Thompson was shot outside a New York hotel on December 4. Weeks later, authorities arrested Mangione, 26, in Pennsylvania after an intensive nationwide manhunt.
Mangione has pleaded not guilty to state charges and has yet to enter a plea for separate federal charges. He remains in custody at a New York prison while awaiting trial.
Attorney General Pam Bondi has announced she is seeking the death penalty for Luigi Mangione. pic.twitter.com/ZTl3IEtOx3
— Trending Politics (@tpbreaking) April 1, 2025
In her statement, Bondi described Thompson’s murder as an act of “political violence” that posed a “grave risk of death to additional persons” nearby.
Investigators believe Mangione targeted Thompson, 50, out of frustration with the U.S. healthcare insurance industry.
Mangione faces 11 state criminal charges in New York, including first-degree murder and murder as a crime of terrorism. A conviction on all counts would result in a mandatory life sentence without parole.
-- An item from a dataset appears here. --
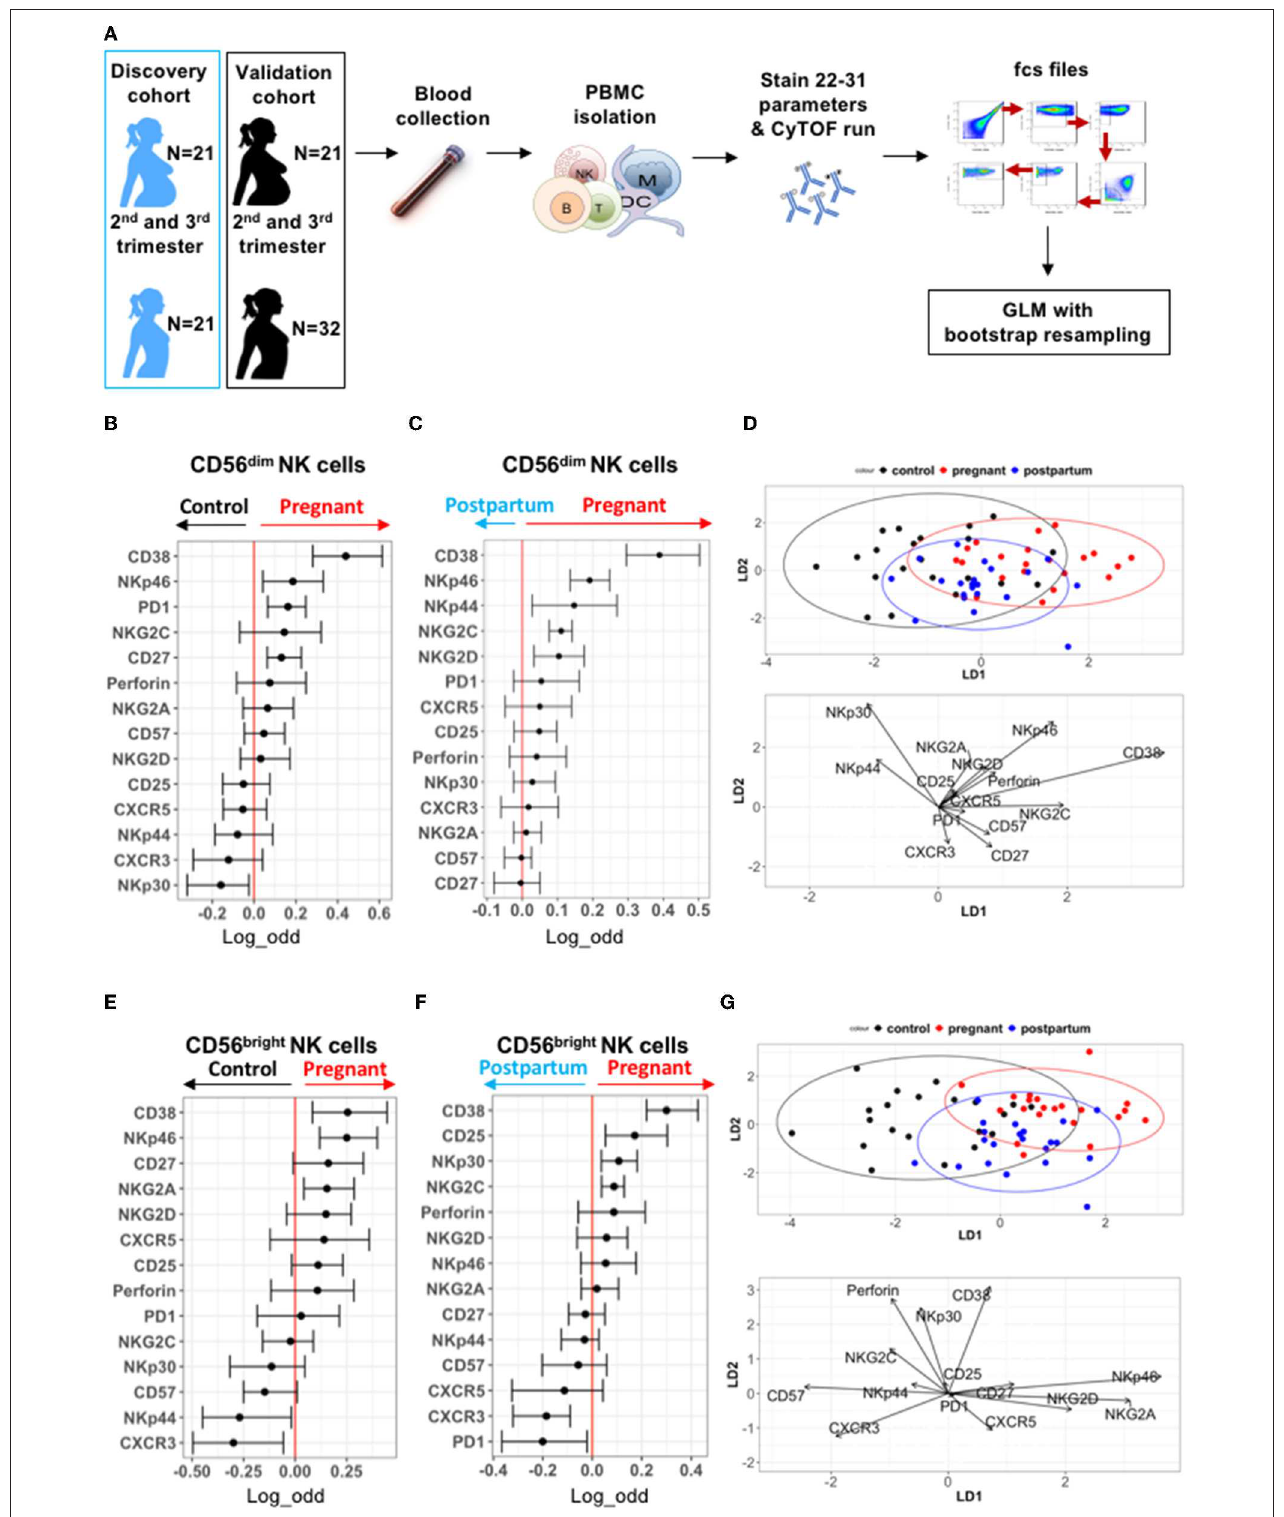
FIGURE 2 | Deep profiling of CD56 dim and CD56 bright NK cells in non-pregnant and pregnant women from discovery cohort. (A) PBMCs from controls ( N = 21), pregnant women ( N = 21), and post-partum women ( N = 21) in discovery cohort were isolated from blood samples. PBMCs were isolated and stained for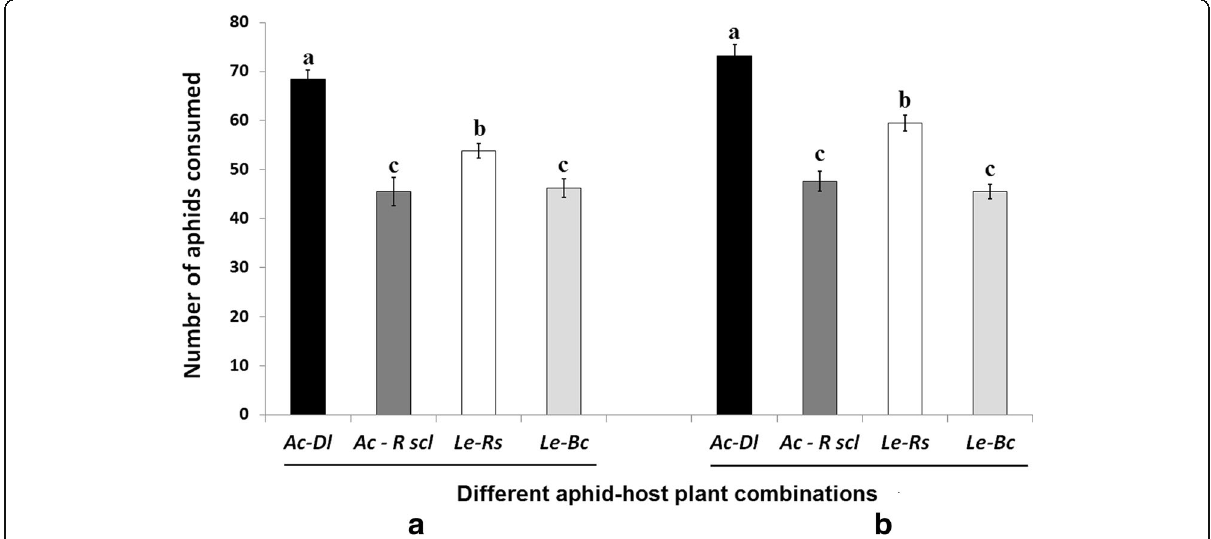
Fig. 1 Number of aphids consumed by adult a male and b female of M . sexmaculatus when fed on different aphid – host plant combinations (i.e., (i) Ac-Dl = A . craccivora – D . lablab , (ii) Ac-R scl = A . craccivora – R . sceleratus , (iii) Le – Rs = L . erysimi – R . sativus , and (iv) Le – Bc = L . erysimi – B . campestris . Error bars denote standard deviation. Bars indicated by the same letter are not statistically different at P < 0.05 (Tukey ’ s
However, federal prosecutors have also charged Mangione with using a firearm to commit murder and interstate stalking resulting in death—charges that qualify him for the death penalty. The state and federal cases will proceed simultaneously.
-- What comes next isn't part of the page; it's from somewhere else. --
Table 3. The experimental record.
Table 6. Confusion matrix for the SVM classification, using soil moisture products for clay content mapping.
Thompson, who became CEO of UnitedHealthcare—the largest private health insurer in the U.S.—in April 2021, was gunned down while entering a hotel where his company was hosting an investors’ meeting. The masked assailant shot him in the back before fleeing the scene.

New York prosecutors have presented key evidence, including a fingerprint match tying Mangione to the crime scene. According to District Attorney Alvin Bragg, Mangione arrived in New York on November 24, using a fake ID to stay at a Manhattan hostel for ten days before carrying out the attack.
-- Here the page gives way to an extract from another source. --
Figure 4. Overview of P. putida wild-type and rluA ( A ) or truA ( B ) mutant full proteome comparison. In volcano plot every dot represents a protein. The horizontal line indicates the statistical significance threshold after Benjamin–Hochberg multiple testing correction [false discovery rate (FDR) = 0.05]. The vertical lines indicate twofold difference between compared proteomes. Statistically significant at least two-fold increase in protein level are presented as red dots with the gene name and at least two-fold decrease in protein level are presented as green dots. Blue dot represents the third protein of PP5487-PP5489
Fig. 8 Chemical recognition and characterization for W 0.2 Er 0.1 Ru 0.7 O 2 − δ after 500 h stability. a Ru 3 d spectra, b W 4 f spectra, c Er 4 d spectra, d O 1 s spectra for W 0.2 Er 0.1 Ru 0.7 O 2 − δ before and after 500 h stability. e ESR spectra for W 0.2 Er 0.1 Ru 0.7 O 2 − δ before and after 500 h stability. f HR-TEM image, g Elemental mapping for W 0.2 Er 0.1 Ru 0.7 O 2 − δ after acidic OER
Authorities tracked Mangione down five days later at a McDonald’s in Altoona, Pennsylvania. When arrested, he was found with a ghost gun—an untraceable firearm assembled from parts—a fake ID, a passport, and a handwritten document detailing his “motivation and mindset.”
Thompson’s killing has sparked widespread debate about the American healthcare system. Many Americans, who pay some of the highest healthcare costs in the world, have voiced frustration over the policies of major insurance companies.
In December, U.S. Homeland Security Secretary Alejandro Mayorkas warned that the online rhetoric following Thompson’s murder was “extraordinarily alarming.”
As the case moves forward, legal experts say it could become a landmark trial on political violence, corporate influence, and domestic extremism in the U.S.